- [Work task]: Find each line of the entries with the string "while", please, and copy it.

- [Task input]:
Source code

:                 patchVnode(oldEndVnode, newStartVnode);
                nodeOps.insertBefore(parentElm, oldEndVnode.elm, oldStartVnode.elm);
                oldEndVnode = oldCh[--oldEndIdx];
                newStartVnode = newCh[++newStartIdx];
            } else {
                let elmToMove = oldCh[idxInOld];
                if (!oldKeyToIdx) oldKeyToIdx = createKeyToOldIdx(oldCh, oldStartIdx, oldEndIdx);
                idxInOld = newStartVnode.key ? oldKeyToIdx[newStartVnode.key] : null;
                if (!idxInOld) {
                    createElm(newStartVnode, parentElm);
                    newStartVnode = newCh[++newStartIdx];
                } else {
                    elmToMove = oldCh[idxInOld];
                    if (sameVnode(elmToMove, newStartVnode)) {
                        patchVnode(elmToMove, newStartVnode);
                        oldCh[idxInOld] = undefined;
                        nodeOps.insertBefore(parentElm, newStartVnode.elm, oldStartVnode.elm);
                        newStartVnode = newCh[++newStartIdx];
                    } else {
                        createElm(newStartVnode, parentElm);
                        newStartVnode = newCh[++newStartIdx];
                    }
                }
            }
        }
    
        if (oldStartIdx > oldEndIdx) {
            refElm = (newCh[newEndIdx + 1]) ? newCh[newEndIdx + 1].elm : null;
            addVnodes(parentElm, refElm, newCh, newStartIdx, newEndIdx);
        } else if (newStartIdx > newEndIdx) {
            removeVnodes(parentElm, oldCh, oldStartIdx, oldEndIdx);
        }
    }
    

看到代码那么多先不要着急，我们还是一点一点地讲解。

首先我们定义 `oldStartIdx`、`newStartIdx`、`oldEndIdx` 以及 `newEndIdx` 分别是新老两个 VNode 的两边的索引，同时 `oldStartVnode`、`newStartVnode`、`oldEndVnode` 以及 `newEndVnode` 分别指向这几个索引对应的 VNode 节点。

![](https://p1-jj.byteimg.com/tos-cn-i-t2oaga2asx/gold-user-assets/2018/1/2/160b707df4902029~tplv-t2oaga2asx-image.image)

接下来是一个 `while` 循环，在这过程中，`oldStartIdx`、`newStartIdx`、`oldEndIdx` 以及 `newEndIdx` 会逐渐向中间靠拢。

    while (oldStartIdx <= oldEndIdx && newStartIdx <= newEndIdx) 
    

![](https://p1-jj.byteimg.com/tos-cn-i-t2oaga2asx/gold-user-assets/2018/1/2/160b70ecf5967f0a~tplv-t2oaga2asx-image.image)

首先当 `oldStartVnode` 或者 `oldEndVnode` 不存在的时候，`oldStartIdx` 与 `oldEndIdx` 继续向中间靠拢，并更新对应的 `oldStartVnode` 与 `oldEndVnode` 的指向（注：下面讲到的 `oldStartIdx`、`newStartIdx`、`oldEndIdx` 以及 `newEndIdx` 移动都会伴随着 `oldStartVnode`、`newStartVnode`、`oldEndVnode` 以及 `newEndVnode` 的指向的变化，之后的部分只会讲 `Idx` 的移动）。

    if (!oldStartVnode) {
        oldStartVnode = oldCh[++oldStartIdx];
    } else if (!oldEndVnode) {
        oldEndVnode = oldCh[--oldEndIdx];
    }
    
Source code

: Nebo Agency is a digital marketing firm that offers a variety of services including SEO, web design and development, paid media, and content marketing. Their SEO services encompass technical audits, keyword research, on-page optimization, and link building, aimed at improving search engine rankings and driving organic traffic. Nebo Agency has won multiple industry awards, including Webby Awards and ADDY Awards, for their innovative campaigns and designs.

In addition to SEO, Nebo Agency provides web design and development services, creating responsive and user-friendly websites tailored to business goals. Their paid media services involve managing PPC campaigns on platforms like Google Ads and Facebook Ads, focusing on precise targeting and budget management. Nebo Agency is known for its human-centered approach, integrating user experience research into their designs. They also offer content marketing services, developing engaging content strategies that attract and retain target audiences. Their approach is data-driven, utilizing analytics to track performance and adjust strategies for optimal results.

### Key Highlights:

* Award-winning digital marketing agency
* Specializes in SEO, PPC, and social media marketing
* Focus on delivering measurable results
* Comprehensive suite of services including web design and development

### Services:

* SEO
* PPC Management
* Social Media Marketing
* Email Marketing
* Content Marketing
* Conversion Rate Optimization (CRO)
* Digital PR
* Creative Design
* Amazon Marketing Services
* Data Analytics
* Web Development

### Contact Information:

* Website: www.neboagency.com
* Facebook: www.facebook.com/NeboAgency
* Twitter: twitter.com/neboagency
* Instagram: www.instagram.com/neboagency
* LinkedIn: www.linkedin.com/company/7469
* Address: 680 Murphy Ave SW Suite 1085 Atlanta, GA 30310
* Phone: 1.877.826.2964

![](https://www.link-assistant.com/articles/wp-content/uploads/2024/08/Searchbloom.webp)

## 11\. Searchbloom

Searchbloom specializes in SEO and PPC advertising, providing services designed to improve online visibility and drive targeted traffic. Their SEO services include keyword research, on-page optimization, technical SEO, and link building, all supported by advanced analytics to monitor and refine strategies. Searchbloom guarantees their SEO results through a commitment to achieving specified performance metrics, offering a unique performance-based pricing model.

- [Solution to this exercise]:
接下来是一个 `while` 循环，在这过程中，`oldStartIdx`、`newStartIdx`、`oldEndIdx` 以及 `newEndIdx` 会逐渐向中间靠拢。
    while (oldStartIdx <= oldEndIdx && newStartIdx <= newEndIdx) 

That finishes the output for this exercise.